Les deux guerres accentuent les relations entre les deux iles et l'Angleterre, tant sur le point militaire qu'économique. Mais les fronts sont loin et les pertes sont surtout humaines, avec de maoris utilisés comme épouvantails dans les tranchées.
Dans les années 1960, la société néozélandaise devient urbaine. le mouvement des revendications foncières, reconnu publiquement à travers la création en 1975 du tribunal de Waitangi, bouscule alors l'imaginaire édulcoré de la population pakeha bercée durant des décennies par des discours idéologiquement positifs.
On pourra lire le livre passionnant de James Belich « Making Peoples: A History of the New Zealanders, from Polynesian Settlement to the End of the Nineteenth Century » (2002, University of Hawai'i Press, 497 p.)
Ceci dit, les relations s'améliorent.

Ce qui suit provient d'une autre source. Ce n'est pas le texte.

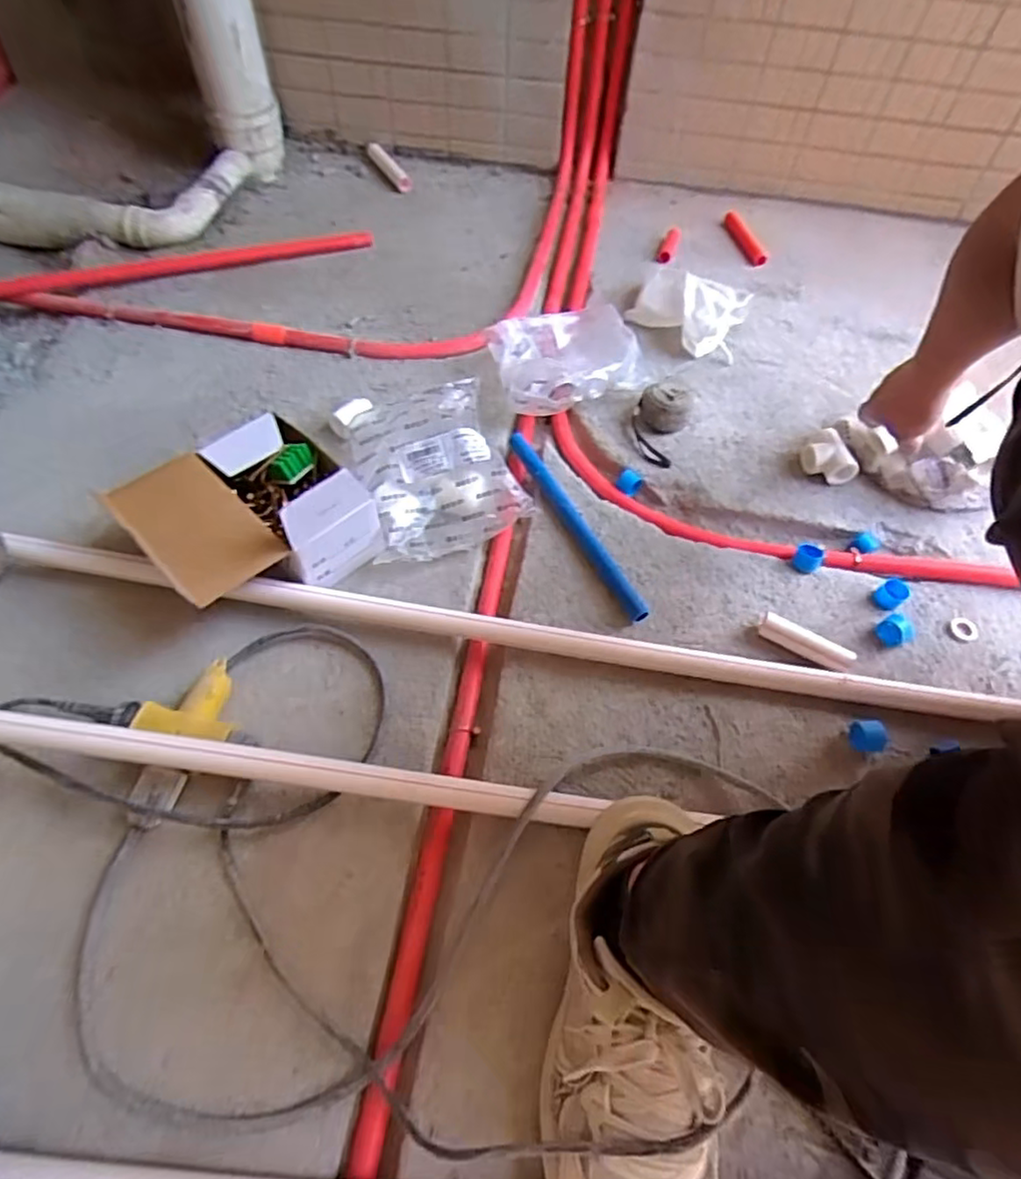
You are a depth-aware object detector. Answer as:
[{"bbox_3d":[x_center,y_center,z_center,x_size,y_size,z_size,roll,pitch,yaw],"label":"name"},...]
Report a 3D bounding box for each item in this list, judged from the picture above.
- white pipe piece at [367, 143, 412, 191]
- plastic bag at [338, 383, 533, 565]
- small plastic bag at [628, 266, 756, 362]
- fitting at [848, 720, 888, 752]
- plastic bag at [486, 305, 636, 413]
[{"bbox_3d":[-0.207,-0.723,1.124,0.026,0.014,0.105,-42,90,-24],"label":"white pipe piece"},{"bbox_3d":[-0.089,-0.144,0.741,0.173,0.082,0.221,-13,59,-11],"label":"plastic bag"},{"bbox_3d":[0.258,-0.406,0.940,0.159,0.069,0.115,30,61,15],"label":"small plastic bag"},{"bbox_3d":[0.334,0.139,0.615,0.032,0.025,0.027,3,58,-1],"label":"fitting"},{"bbox_3d":[0.068,-0.303,0.854,0.198,0.070,0.156,-19,61,-15],"label":"plastic bag"}]

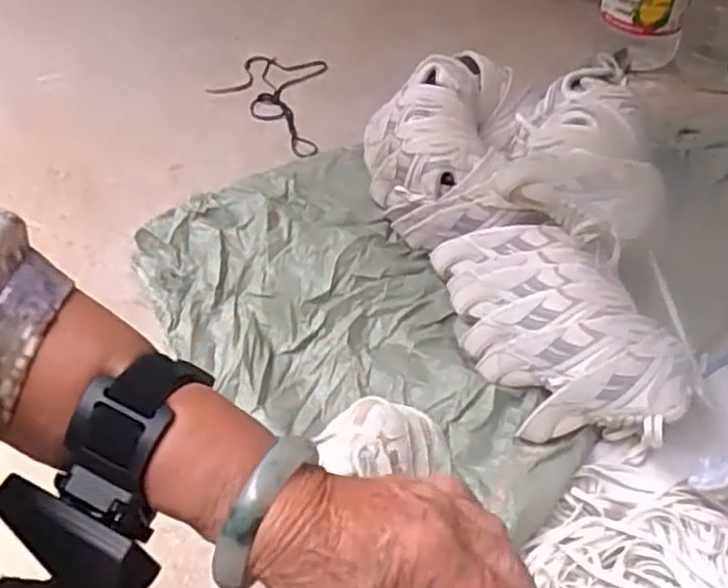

Arrivés vers l'an 1000 en provenance de la mythique Hawaiki, les autochtones se disaient « maori » ou « homme ordinaire », c'est-à-dire ni dieu, ni demi-dieu. Ils forment le peuple de la terre « tangata whenua », même si aujourd'hui, 85 % des 700 000 Maoris vivent en ville. La Nouvelle-Zélande regarde enfin sa double identité en face, sachant que les maoris représentent environ 15 % de la population. En effet, depuis 1975, un processus de réconciliation est en cours. Parfois c'est l'Etat qui verse de l'argent à un trust géré par une tribu pour construire une école ou restaurer village. Des supermarchés ou des chaînes de magasins doivent payer leur bail à une association indigène qui revendique la propriété du terrain. Ainsi, par exemple le traditionnel « haka » est interdit dans la publicité. Et signe des temps, le « Nelson Mail » a affiché sur sa une, le 20 novembre 2020, la conclusion de son introspection. Et ceci maori « No matou te he » et en anglais « We are Sorry », soit « Nous sommes désolés ». On le serait à moins. Ce processus est encore loin d'être le cas en Australie, la grande ile voisine. Je me souviens avoir vu au journal télévisé à Sydney, le reportage sur une cérémonie avec des aborigènes, et le premier ministre, qui s'échangeaient des poignées de mains trempées dans une boue commune. L'impression lue sur le visage du premier ministre témoignait de son gène « Quand est-ce que je pourrai me laver les mains ? ». Cela en dit beaucoup plus que les discours officiels.